While in some critical contexts we could say that the poetry of Endymion ideologically challenges some
                     kind of conservative poetic values and styles, there’s also a pretty good chance that
                     it might
                     largely be indifferent or just odd poetry; an overly-clever critical spin might be
                     to call it
                     transgressive.
 Nevertheless what is at work beyond whatever Keats is up to, and what
                     will strongly implied by a few more aggressively negative reviews to come, is that
                     the style
                     of Endymion—enjambed, free-flowing couplets—represents more than a formal affront to
                     the neoclassical, Augustan closed (end-stopped) couplet (as embodied by Alexander
                     Pope’s
                     work), but to values that can be stretched into the political. Keats, as a follower
                     of Leigh
                     Hunt, will thus be dragged into theCockney school
 of not just poetry, but also
                     politics. Those unconstrained couplets are thus viewed to represent something not
                     just
                     excessive, but at some level enact a threatening liberal impulse.  

 
                     
                     Well, again, at least toward the end of the month, there is the upcoming expedition
                     to think
                     about, which a few months earlier Keats was determined to make into a life-changing
                     event with
                     sustaining, transformative memories. At the prodding of Bailey, who is very much interested in literary and philosophical matters, Keats
                     takes Cary’s tiny 3-volume edition of Dante’s Divine Comedy on the trip. (The Rev. Henry Francis Cary’s
                     translation is published in 1814 by Keats’s future publisher, Taylor & Hessey; Cary
                     writes
                     that his little volumes were published in so small in character as to deter a numerous
                        class of readers from perusing it.
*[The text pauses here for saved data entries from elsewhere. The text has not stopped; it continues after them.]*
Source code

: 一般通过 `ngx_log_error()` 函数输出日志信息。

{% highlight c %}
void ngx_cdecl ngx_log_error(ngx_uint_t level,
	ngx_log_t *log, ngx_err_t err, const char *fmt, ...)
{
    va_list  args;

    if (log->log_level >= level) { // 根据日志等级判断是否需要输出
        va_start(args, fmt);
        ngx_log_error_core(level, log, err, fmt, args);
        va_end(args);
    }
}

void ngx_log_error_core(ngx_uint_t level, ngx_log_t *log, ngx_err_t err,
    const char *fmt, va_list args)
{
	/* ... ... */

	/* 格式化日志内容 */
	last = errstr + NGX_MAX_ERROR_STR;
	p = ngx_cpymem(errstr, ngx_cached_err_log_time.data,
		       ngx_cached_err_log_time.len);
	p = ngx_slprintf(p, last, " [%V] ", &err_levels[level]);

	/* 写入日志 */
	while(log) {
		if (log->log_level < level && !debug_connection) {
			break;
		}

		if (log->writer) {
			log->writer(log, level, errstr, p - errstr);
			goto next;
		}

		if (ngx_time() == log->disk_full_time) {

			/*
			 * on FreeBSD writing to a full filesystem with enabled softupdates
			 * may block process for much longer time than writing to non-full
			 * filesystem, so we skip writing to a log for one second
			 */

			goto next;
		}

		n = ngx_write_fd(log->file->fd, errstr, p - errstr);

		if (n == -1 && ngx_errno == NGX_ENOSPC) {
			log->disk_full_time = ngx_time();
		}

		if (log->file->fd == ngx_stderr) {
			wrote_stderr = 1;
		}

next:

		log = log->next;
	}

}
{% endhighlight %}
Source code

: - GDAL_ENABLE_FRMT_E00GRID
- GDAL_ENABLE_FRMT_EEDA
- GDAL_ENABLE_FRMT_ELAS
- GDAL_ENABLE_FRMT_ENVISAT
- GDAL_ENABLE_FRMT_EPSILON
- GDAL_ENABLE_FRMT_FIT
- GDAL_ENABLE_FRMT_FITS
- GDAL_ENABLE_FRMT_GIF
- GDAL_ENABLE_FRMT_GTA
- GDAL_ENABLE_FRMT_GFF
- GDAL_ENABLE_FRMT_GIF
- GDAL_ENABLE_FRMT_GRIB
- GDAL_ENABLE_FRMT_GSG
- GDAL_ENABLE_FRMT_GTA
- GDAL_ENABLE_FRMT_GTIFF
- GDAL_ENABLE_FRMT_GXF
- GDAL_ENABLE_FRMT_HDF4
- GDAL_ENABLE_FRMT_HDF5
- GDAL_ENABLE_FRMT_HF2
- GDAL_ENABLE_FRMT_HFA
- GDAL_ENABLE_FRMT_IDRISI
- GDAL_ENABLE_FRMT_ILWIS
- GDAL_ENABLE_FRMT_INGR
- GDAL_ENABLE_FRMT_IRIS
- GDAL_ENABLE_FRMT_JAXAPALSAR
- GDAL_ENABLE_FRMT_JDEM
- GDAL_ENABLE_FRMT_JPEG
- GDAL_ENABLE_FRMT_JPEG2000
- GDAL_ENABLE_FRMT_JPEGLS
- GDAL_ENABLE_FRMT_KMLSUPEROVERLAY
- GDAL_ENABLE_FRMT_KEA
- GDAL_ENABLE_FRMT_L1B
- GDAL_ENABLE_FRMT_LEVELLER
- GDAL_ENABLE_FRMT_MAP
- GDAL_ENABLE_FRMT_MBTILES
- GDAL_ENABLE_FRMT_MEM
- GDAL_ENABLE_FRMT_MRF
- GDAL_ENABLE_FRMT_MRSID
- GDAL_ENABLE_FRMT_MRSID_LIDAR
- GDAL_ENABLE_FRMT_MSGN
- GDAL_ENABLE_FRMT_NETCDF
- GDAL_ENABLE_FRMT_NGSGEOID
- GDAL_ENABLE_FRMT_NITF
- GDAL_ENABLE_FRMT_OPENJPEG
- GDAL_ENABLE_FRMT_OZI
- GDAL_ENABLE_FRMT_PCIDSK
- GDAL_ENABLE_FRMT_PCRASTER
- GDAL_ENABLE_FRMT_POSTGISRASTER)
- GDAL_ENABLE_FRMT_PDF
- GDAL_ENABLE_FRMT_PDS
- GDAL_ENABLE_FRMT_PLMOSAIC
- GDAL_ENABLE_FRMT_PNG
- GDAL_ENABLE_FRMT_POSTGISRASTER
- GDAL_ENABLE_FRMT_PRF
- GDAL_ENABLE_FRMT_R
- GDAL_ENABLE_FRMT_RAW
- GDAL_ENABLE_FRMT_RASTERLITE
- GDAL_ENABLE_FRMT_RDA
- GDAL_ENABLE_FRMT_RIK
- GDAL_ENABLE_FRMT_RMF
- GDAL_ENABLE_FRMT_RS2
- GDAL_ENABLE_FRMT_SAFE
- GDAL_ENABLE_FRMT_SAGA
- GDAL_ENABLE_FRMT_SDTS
 Keats strongly praises a passage from Dante in April
                     1819 [the meeting with Paulo and Francesca], and later in the year, in September,
                     he wants to
                     learn Italian so that he can read Dante.) 

 
                     
                     Bailey also reviews Endymion (in two parts) over May and June, defending its qualities. We have to recall that Bailey has a minor stake in the poem: Keats and Bailey were together in Oxford in September 1817 while Keats was completing the third book of Endymion, and no doubt they spend some time discussing the poem.
*There is a very good book about George’s life in America: Lawrence M. Crutcher’s George Keats of Kentucky (2012).